Field
The present disclosure relates to graph analytics. More specifically, this disclosure relates to a method and system for pruning graph representation for facilitating efficient processing of graph data.
Related Art
The exponential growth of computing power has made it possible to extract information of interest, such as shopping preferences and/or recommendations, social media activities, medical referrals, and e-mail traffic patterns, using efficient data analysis. Such data analysis requirements have brought with them an increasing demand for efficient computation. As a result, equipment vendors race to build larger and faster computing devices with versatile capabilities, such as graph analysis, to calculate information of interest efficiently. However, the computing capability of a computing device cannot grow infinitely. It is limited by physical space, power consumption, and design complexity, to name a few factors. Furthermore, computing devices with higher capability are usually more complex and expensive. More importantly, because an overly large and complex computing device often does not provide economy of scale, simply increasing the capability of a computing device may prove economically unviable.

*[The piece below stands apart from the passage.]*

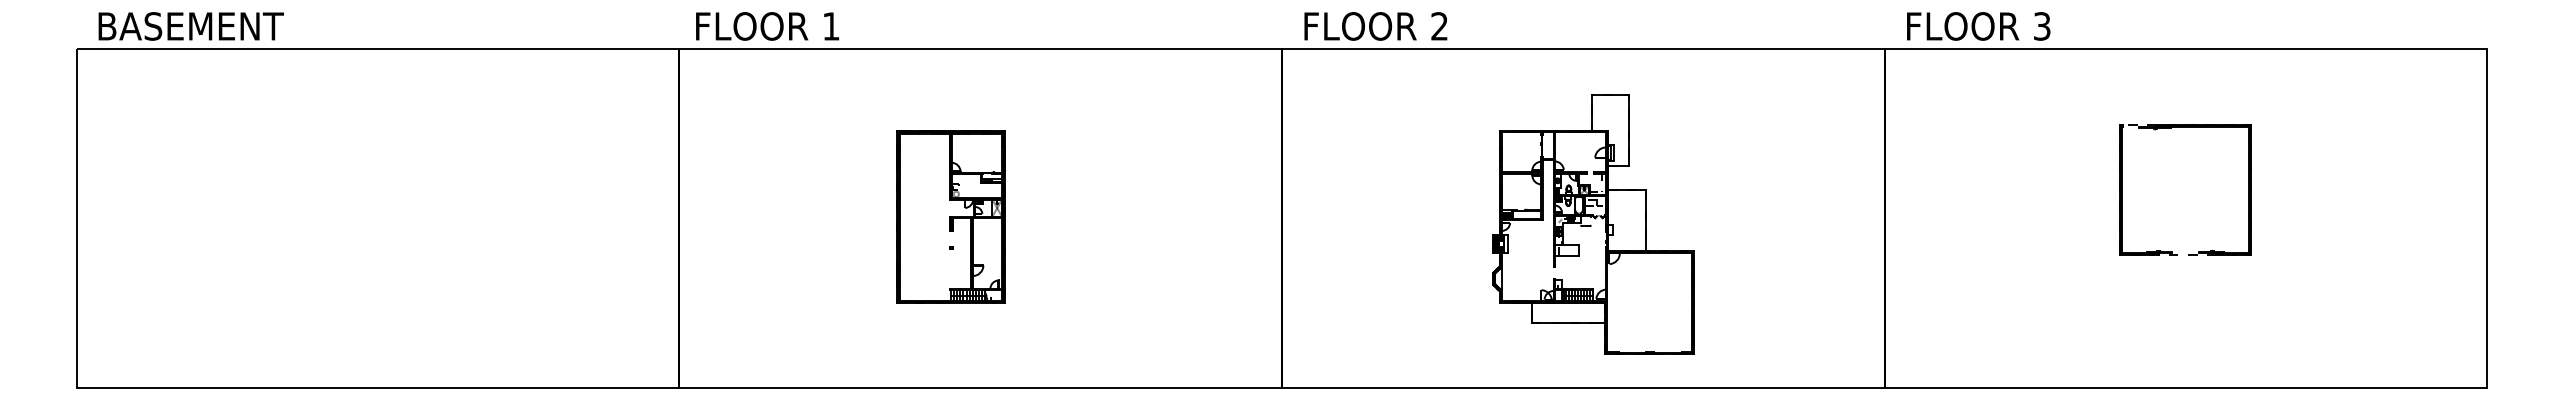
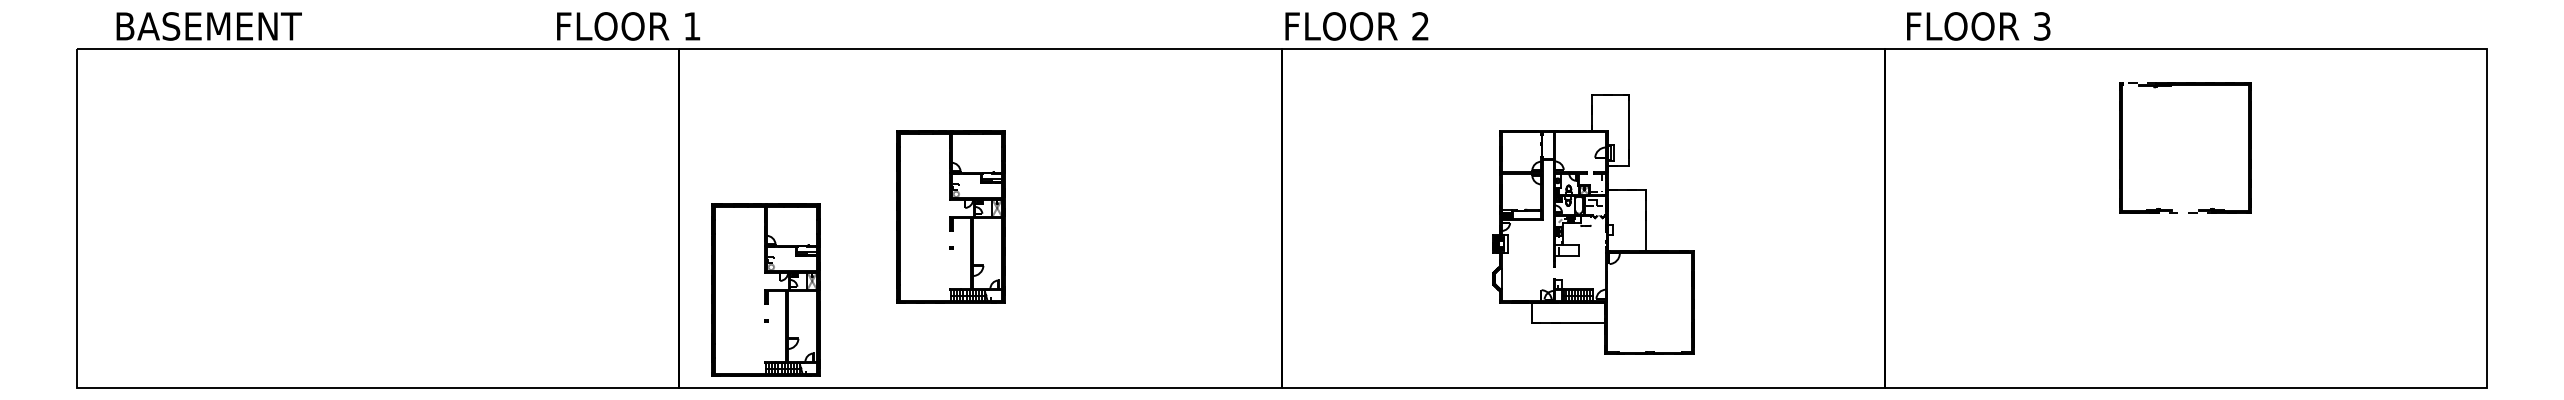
text at (190, 26) position: (190, 26) -> (208, 26)
text at (767, 26) position: (767, 26) -> (628, 26)
text at (1375, 26) position: (1375, 26) -> (1356, 26)
part at (2185, 127) position: (2185, 127) -> (2185, 85)
part at (765, 289): none -> present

One way to meet this challenge is to increase the efficiency of data analysis tools used for extracting information of interest from a large data set. Hipergraph is a high-performance graph analytics engine that performs very fast queries on graph data. Graph data is data that can be easily represented by a graph. A graph is a set of vertices with edges that connect them. Hipergraph requires the input to be in a very specific format, but formatting many real-world graph datasets is non-trivial because the formatting operations exceed the typical memory and disk capacities of a single machine.
In one approach, one can perform automated compilation and formatting of data using scripts and UNIX utilities. This approach works relatively well when the inputs and output files and intermediary computation fit on a modern workstation. However, when the input graph dataset is on the order of several hundred gigabytes, one cannot even sort the data on a standard machine because of the time, disk space, and memory space required.